◆ **Problem to work on**:
Lines in the entries below where the word "imagen" shows up should each be copied.

── Records shown ──

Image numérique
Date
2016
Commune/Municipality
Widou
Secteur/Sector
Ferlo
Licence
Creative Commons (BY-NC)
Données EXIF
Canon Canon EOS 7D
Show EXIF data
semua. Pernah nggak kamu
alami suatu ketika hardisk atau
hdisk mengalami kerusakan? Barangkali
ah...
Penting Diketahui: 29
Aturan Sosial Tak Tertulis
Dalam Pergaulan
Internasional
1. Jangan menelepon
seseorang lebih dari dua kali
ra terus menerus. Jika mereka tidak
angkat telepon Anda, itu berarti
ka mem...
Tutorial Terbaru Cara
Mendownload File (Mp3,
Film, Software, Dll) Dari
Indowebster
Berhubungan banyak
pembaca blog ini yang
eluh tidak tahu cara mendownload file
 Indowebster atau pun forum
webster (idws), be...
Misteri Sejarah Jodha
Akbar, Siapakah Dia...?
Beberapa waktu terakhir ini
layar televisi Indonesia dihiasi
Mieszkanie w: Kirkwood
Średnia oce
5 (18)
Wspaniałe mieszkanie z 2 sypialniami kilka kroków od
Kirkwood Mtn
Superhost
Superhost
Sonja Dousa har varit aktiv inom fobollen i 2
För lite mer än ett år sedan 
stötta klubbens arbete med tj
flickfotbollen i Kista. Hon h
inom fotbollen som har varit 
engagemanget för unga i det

───
── Records shown ──

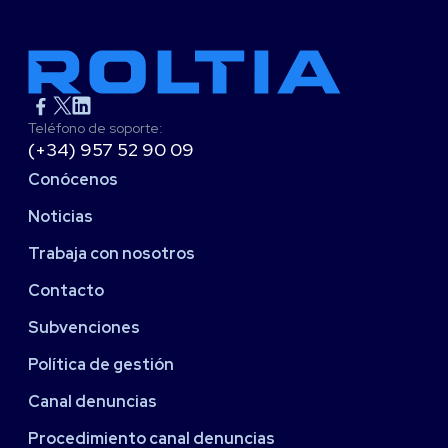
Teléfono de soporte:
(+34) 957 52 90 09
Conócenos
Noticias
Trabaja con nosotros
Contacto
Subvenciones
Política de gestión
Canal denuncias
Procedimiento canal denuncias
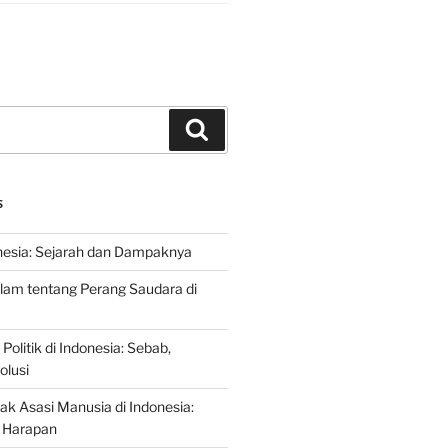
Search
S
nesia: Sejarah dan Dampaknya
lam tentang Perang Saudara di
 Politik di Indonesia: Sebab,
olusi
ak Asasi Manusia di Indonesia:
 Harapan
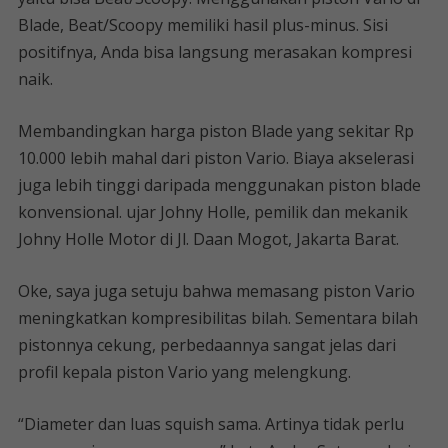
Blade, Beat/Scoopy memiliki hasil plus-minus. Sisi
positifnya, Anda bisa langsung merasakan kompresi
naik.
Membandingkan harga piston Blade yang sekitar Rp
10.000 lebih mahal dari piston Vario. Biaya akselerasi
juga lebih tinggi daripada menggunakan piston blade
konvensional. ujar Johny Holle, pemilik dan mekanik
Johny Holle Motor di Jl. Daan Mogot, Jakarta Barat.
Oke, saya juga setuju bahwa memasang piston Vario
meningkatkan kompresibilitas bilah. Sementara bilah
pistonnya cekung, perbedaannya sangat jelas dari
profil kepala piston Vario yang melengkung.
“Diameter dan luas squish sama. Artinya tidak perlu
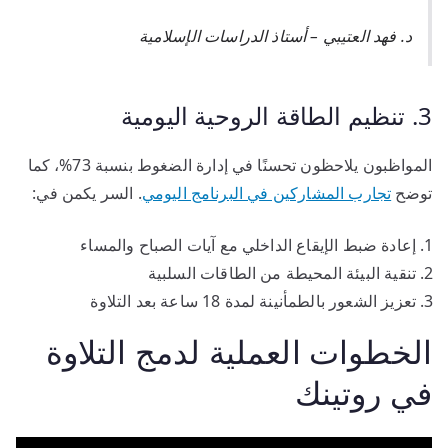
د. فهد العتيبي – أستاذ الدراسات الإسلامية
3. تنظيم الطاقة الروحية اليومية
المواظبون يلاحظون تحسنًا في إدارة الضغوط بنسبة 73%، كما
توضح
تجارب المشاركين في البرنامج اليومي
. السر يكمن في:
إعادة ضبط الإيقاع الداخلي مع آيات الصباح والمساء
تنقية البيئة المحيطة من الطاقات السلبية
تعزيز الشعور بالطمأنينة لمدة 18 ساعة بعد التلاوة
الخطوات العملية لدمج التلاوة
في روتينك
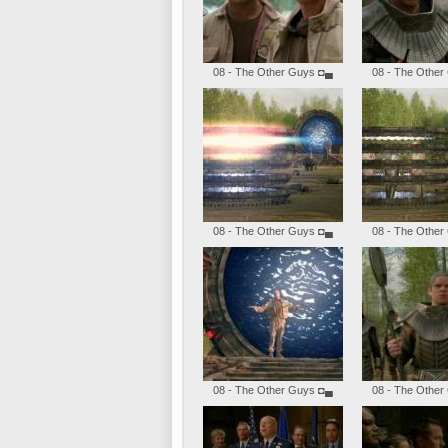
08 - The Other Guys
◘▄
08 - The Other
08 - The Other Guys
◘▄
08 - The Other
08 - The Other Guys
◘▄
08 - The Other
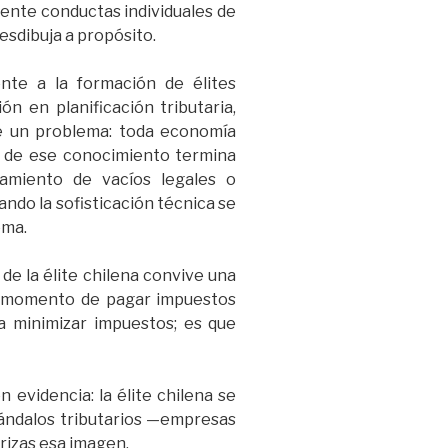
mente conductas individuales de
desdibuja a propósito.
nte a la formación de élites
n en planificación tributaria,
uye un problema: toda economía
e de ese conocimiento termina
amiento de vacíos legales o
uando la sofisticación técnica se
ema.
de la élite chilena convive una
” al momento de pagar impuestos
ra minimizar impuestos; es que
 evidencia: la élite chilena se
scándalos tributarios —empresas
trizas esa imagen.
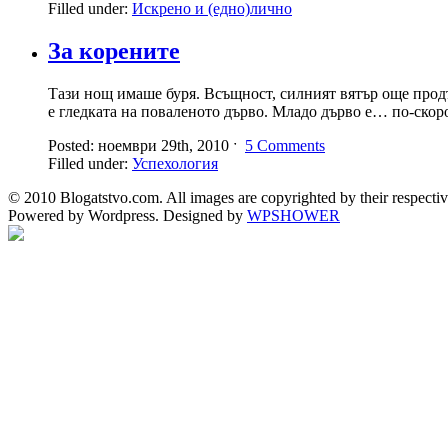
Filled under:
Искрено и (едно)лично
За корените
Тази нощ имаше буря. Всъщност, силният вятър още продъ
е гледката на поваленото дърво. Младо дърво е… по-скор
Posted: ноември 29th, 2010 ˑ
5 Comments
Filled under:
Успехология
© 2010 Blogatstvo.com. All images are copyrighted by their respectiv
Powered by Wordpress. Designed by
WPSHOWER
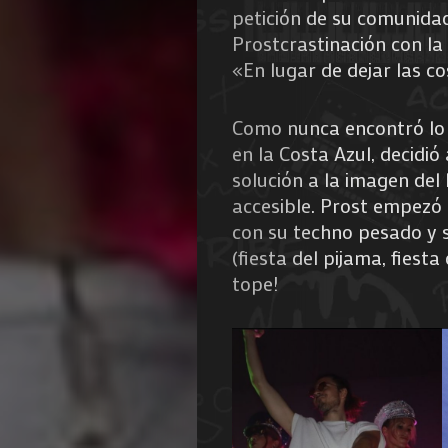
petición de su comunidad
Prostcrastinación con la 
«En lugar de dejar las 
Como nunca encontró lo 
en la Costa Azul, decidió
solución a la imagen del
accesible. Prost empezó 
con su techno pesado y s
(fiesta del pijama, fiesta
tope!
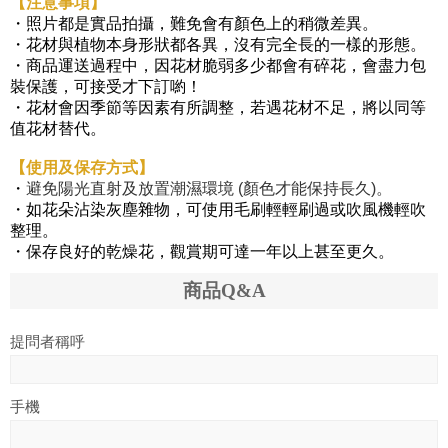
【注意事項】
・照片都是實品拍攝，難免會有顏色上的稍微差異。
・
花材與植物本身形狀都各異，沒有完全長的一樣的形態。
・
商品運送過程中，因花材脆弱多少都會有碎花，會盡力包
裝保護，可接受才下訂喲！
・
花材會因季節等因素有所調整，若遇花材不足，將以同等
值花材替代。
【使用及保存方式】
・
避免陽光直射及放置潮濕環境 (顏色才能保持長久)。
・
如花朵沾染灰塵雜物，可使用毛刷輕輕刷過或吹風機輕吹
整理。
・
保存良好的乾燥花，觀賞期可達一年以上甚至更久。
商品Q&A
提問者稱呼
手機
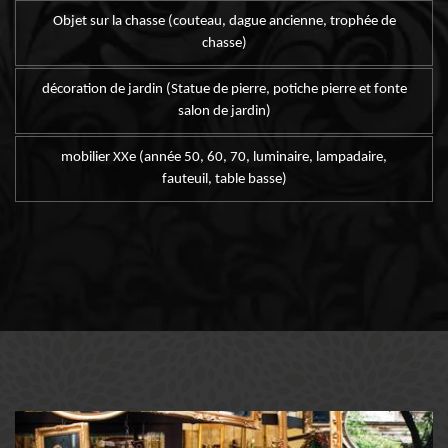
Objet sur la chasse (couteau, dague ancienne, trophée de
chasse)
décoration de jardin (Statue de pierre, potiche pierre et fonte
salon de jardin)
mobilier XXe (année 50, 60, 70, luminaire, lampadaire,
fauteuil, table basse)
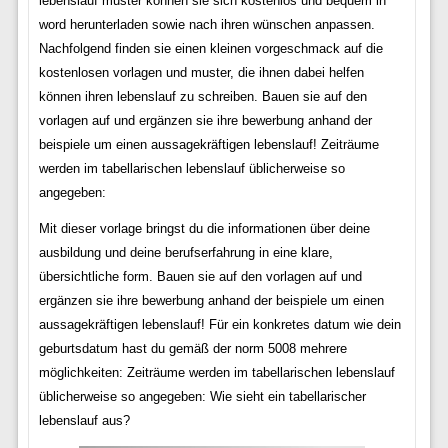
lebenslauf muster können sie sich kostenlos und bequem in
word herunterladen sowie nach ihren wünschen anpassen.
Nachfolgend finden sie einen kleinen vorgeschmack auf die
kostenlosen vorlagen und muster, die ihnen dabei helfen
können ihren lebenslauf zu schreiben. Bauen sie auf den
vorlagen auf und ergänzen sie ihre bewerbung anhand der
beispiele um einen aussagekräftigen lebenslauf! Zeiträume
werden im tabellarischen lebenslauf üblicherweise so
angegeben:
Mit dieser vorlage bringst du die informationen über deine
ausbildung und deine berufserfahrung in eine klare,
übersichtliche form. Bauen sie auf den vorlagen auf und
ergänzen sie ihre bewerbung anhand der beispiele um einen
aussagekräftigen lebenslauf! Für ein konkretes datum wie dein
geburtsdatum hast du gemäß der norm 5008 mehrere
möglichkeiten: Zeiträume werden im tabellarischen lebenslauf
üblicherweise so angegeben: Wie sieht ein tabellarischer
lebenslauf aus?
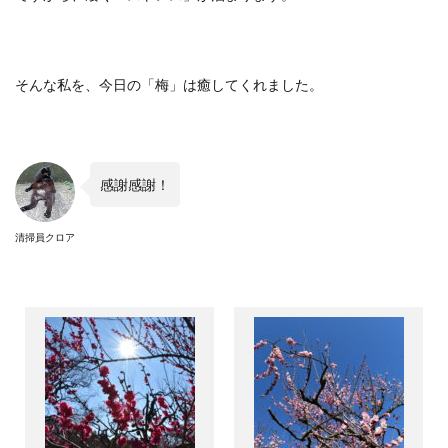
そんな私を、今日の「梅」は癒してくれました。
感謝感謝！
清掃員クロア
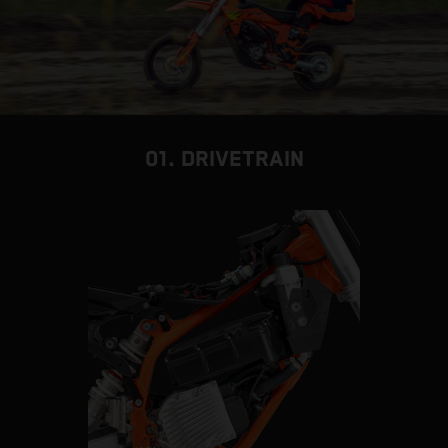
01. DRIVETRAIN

───
── Records shown ──

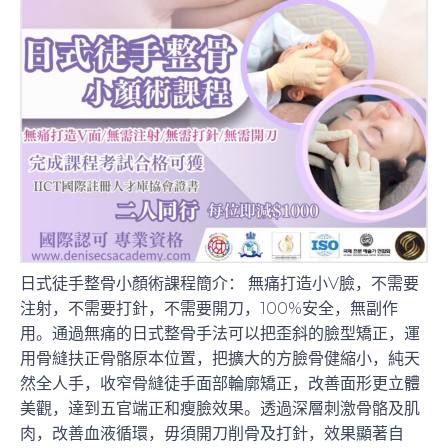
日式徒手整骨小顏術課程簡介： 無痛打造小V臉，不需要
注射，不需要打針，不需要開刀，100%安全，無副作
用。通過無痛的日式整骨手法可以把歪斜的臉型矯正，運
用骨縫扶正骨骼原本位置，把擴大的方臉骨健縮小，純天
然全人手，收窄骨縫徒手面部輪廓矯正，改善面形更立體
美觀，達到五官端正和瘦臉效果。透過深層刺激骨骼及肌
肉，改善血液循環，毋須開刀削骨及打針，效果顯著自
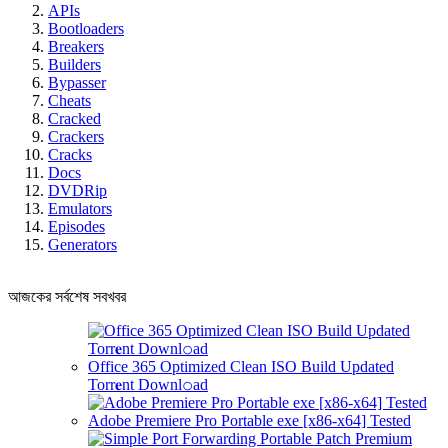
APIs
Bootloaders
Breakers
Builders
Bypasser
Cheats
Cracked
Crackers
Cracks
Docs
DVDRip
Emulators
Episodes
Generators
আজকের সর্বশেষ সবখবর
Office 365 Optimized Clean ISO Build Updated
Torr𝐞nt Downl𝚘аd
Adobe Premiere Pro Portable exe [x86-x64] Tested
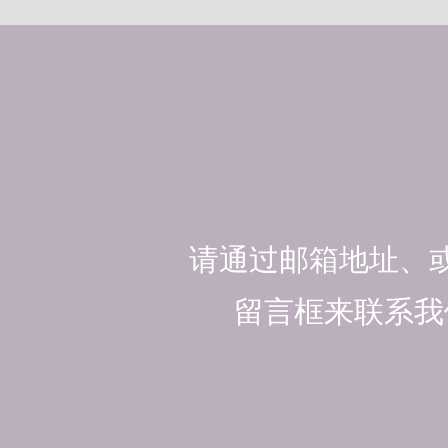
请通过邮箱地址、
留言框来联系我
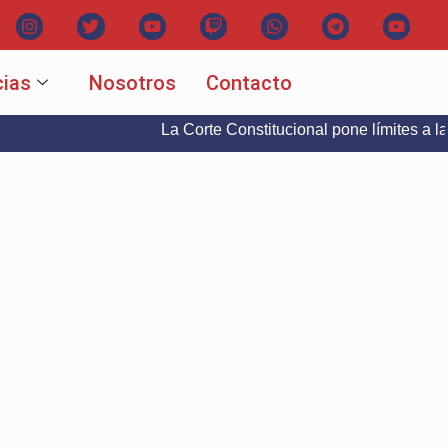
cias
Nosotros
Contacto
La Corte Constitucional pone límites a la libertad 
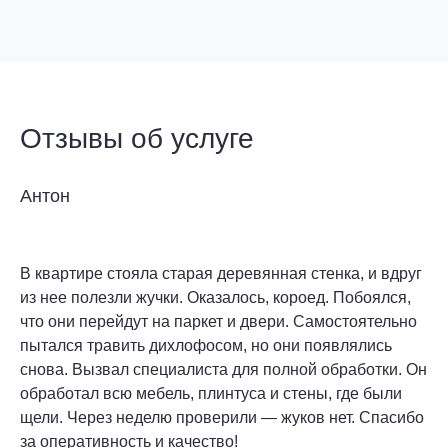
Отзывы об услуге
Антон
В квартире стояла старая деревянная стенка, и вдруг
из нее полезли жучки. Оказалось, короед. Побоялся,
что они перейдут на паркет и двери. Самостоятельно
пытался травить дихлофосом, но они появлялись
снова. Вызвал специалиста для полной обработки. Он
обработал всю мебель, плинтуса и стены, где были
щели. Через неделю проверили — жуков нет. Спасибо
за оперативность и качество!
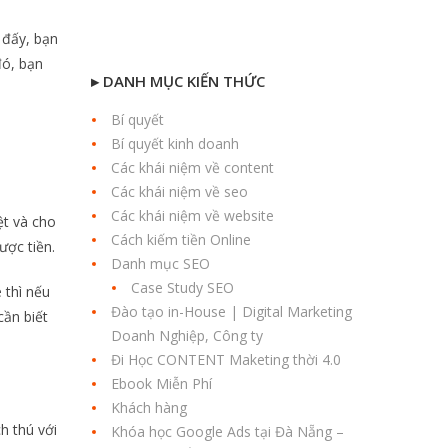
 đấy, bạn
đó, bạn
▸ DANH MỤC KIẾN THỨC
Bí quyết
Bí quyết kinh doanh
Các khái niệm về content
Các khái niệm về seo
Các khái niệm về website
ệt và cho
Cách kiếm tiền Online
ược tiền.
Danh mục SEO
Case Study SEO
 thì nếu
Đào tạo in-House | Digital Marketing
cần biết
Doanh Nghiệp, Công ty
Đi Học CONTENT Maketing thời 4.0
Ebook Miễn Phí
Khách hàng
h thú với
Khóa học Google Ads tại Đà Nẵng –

───

◆ **Completed exercise**:
trizas esa imagen.
solución a la imagen del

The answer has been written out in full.